Latest update February 13th, 2025 4:37 PM
Jul 13, 2013 Features / Columnists, Peeping Tom
The airfare for an economy travel to New York can reach as high as US$1200 at present. This includes the 15 per cent travel voucher tax that is charged by the government.
Without this tax the fare would be around US$ 1043 which is just under twice what was being charged last year by a low-cost airline for the same journey. This is a mere reduction of US$157 on a fare that is already way too high.
It shows that the tax is not the problem. A partnership for National Unity wants a reduction in the voucher tax from 15 per cent to 10 per cent. With this five per cent reduction the new fare would still be high at around $1150. With a five per cent reduction the new fare would be just about US$50 less than what is being charged now.
Given the high cost of parliamentary sittings, it will cost taxpayers more to pass the legislation than it will save the travelers on a single flight out of Guyana.
APNU’s call for a five per cent reduction in the travel voucher tax is a most ill- advised suggestion. It makes one wonder why APNU would make such a suggestion in the first place. Did they crunch the numbers?
Any reduction in the travel voucher tax will benefit the rich at the expense of the poor because the people who travel through our main airport to go overseas are mainly, not exclusively, drawn from the upper classes. But even the rich may find APNU’s suggestion laughable because it really amounts the savings will be a pittance relative to the actual fare.

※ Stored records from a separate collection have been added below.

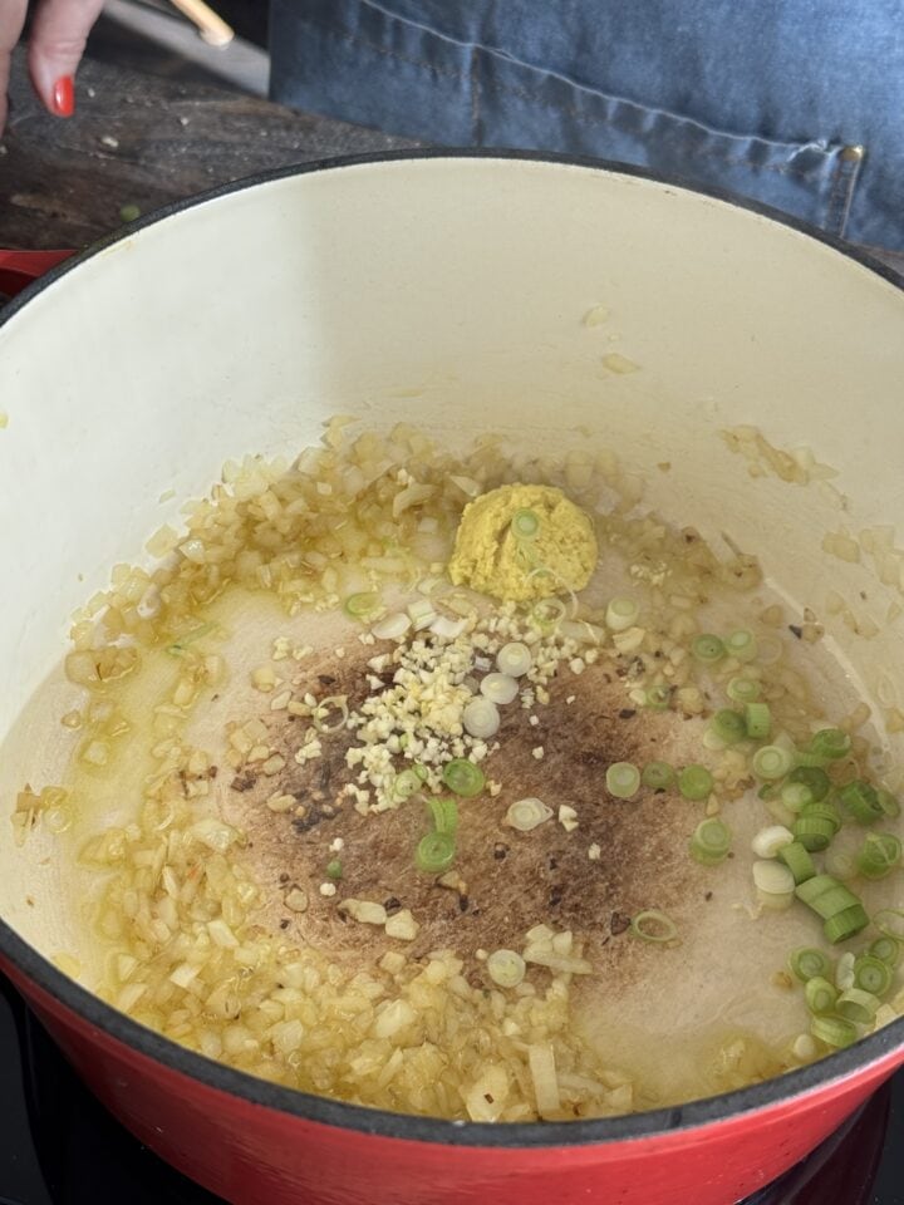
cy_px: 602
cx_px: 452
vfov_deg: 39.7
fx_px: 1671
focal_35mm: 48
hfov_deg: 30.3
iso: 64
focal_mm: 6.76
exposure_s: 1/121
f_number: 1.78
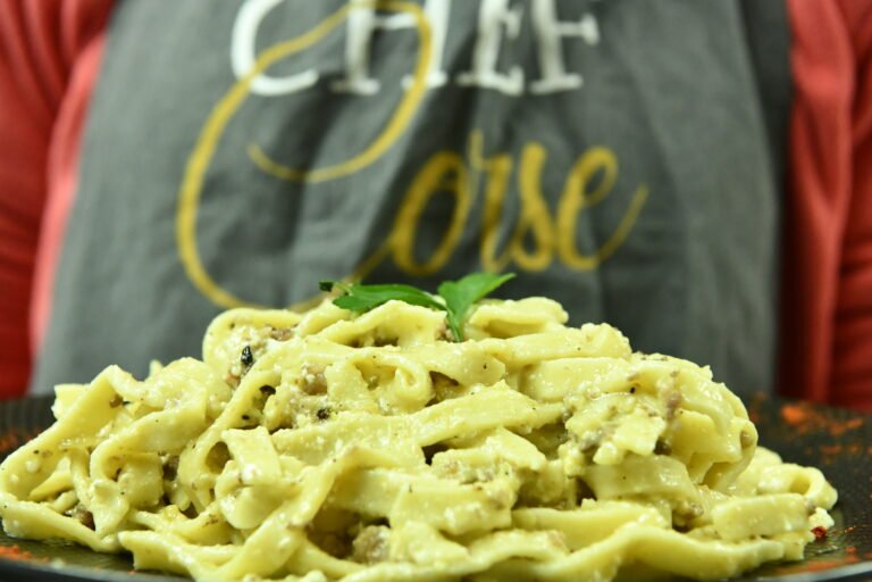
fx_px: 1695
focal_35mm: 70
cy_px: 291
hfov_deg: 28.8
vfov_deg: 19.5
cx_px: 436
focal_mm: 70
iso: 10000
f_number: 8
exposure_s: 1/200
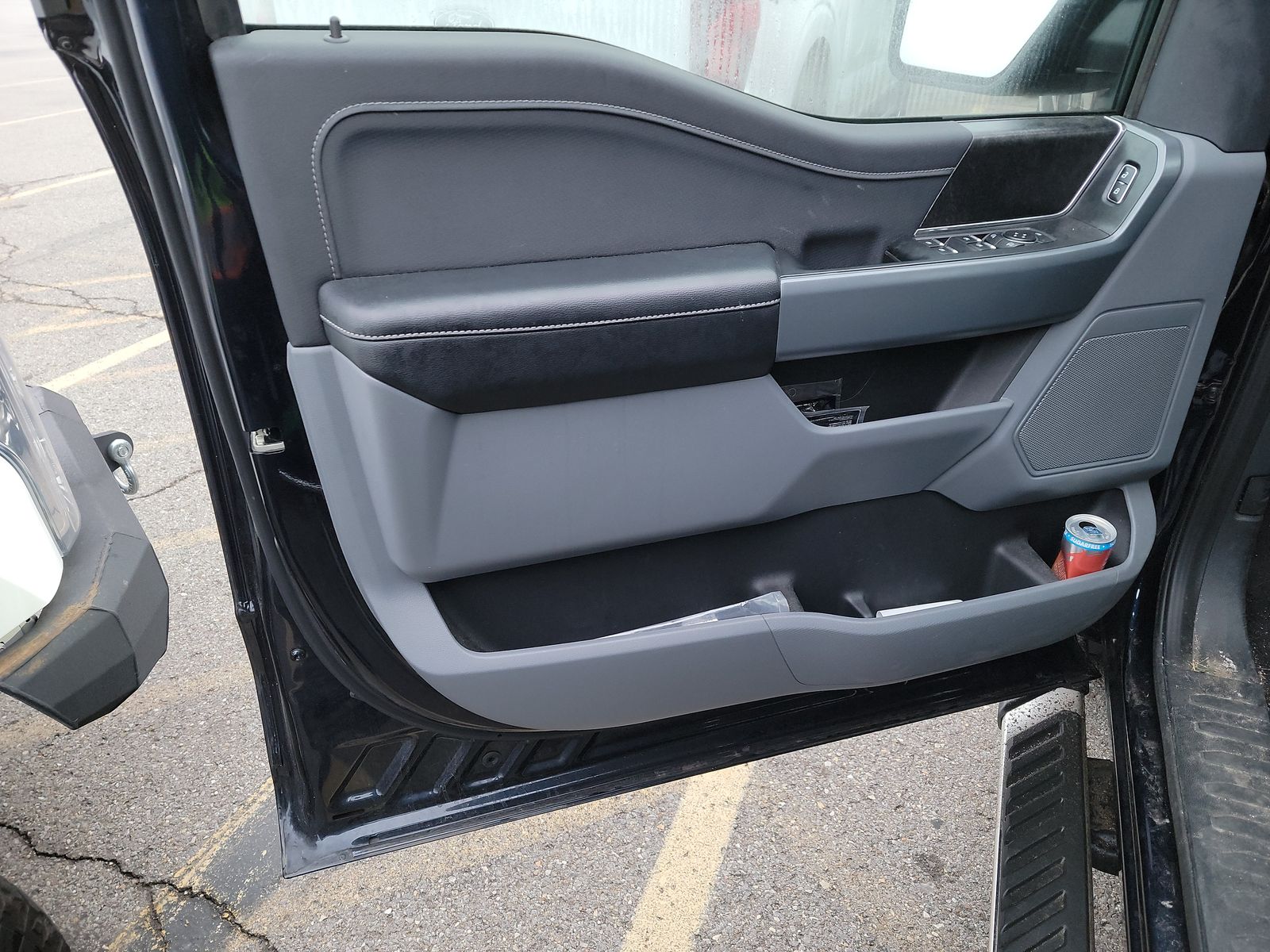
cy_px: 476
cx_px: 635
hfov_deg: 71.6
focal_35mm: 24
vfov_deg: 56.8
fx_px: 881
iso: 373
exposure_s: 1/59
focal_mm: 6.7
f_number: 1.8
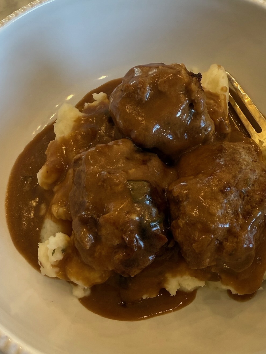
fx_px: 379
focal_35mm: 37
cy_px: 213
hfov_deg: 38.6
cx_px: 146
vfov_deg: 49.8
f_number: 2.2
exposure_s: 1/120
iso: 200
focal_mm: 2.22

The government, on the other hand, is blowing hot. One Minister said he was outraged at the fares and that it will not be tolerated. After that statement we have heard nothing more from him on the subject, nor have the fares been reduced.
Now we have a new twist. The government is questioning whether Caribbean Airlines, which it considers as the principal culprit in the high cost of air travel out of Guyana, receives subsidized fuel from its government.
The hint is obvious. If indeed the Trinidad Government is selling to its flag carrier, fuel cheaper than it is selling to other carriers, this would be in violation of international and regional trade principles and the Trinidadian government can be taken both to the regional competitiveness council and to the Caribbean Court of Justice for offering less favorable treatment to non- national entities than it does to its own flag carrier. The other option is negotiations, which in fact has to be pursued before any legal challenges are mounted.
The question however is whether Guyana can afford the cost of a legal challenge, or indeed whether it can even establish a prima facie case that subsidized fuel is being provided to CAL.
Legal approaches on trade questions are however financially costly. Guyana could not have afforded to pay the fees of the experts that prosecuted Guyana case in the Law of the Sea Tribunal in the dispute with Suriname.
Where therefore will the money come to challenge CAL and the Trinidadian government?
Even if it could afford the cost, will it be worth the effort? By the time this matter is even called, the problem may have already been alleviated.
Despite these considerations, it is a matter of principle that Guyana should act if it feels that it has a case against even if it does so merely for exemplary purposes.
Many years ago, a company took the Guyana government to the Caribbean Court of Justice on the grounds that Guyana had failed to apply tariffs on extra-regional cement. It was contended that this action by the Guyana government placed the company at a disadvantage. Guyana lost the case but was spared a major fine.
It would seem therefore that Guyana would be within its moral right to approach the regional competitiveness council and the Caribbean Court of Justice if it can make out a prima facie case that the Trinidadian government is supply subsidized fuel to its flag carrier.
Given cost and time considerations, the government of Guyana is more likely however to ride out the present crisis until the new airlines which have shown an interest in providing air travel to and from Guyana begin operations.
This does not however settle the issue of fair competition. It remains incumbent on any regional government or indeed of any firm which suffers unfair competition to seek remedies from those regional institutions which have established to either secure fair trade of defend the principle of fair trade within the context of the Revised Treaty of Chaguaramas.